### Instruction
Which lines in the data below contain the word "series"? Locate each one and copy it out in full.

### Extracted information
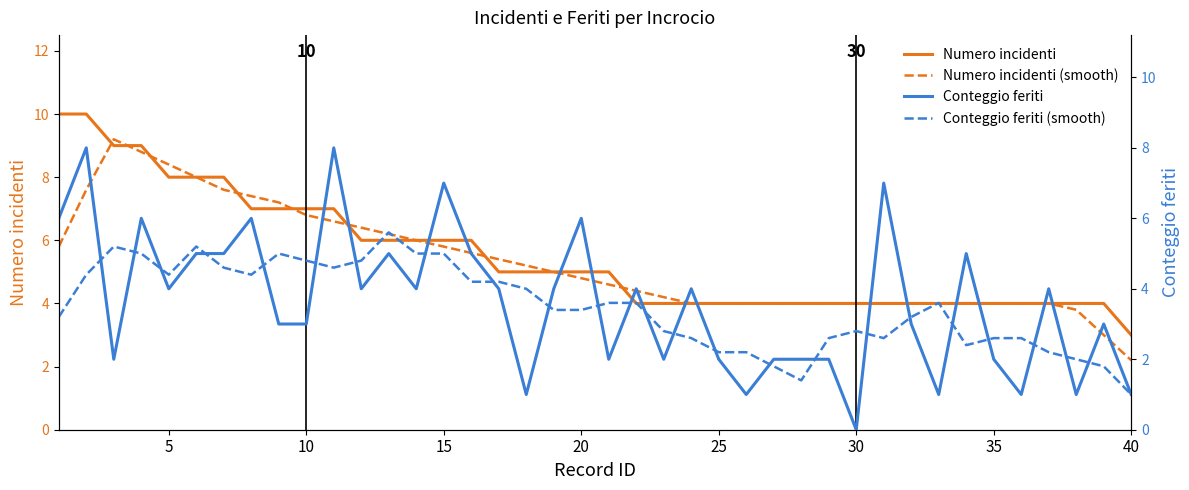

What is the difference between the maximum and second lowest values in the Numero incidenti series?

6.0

--

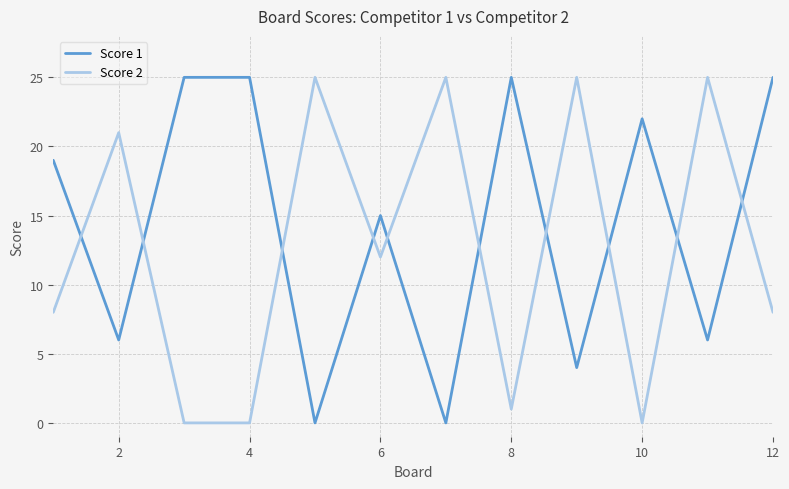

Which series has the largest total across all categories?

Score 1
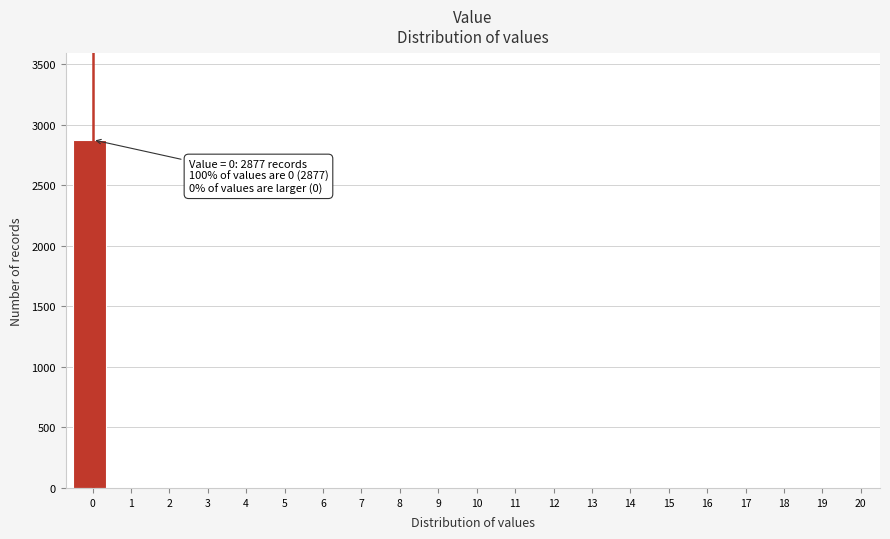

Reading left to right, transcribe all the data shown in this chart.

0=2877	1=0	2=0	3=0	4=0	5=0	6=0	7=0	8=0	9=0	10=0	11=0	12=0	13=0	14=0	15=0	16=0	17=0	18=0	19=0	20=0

### Result
What is the difference between the maximum and second lowest values in the Numero incidenti series?
Which series has the largest total across all categories?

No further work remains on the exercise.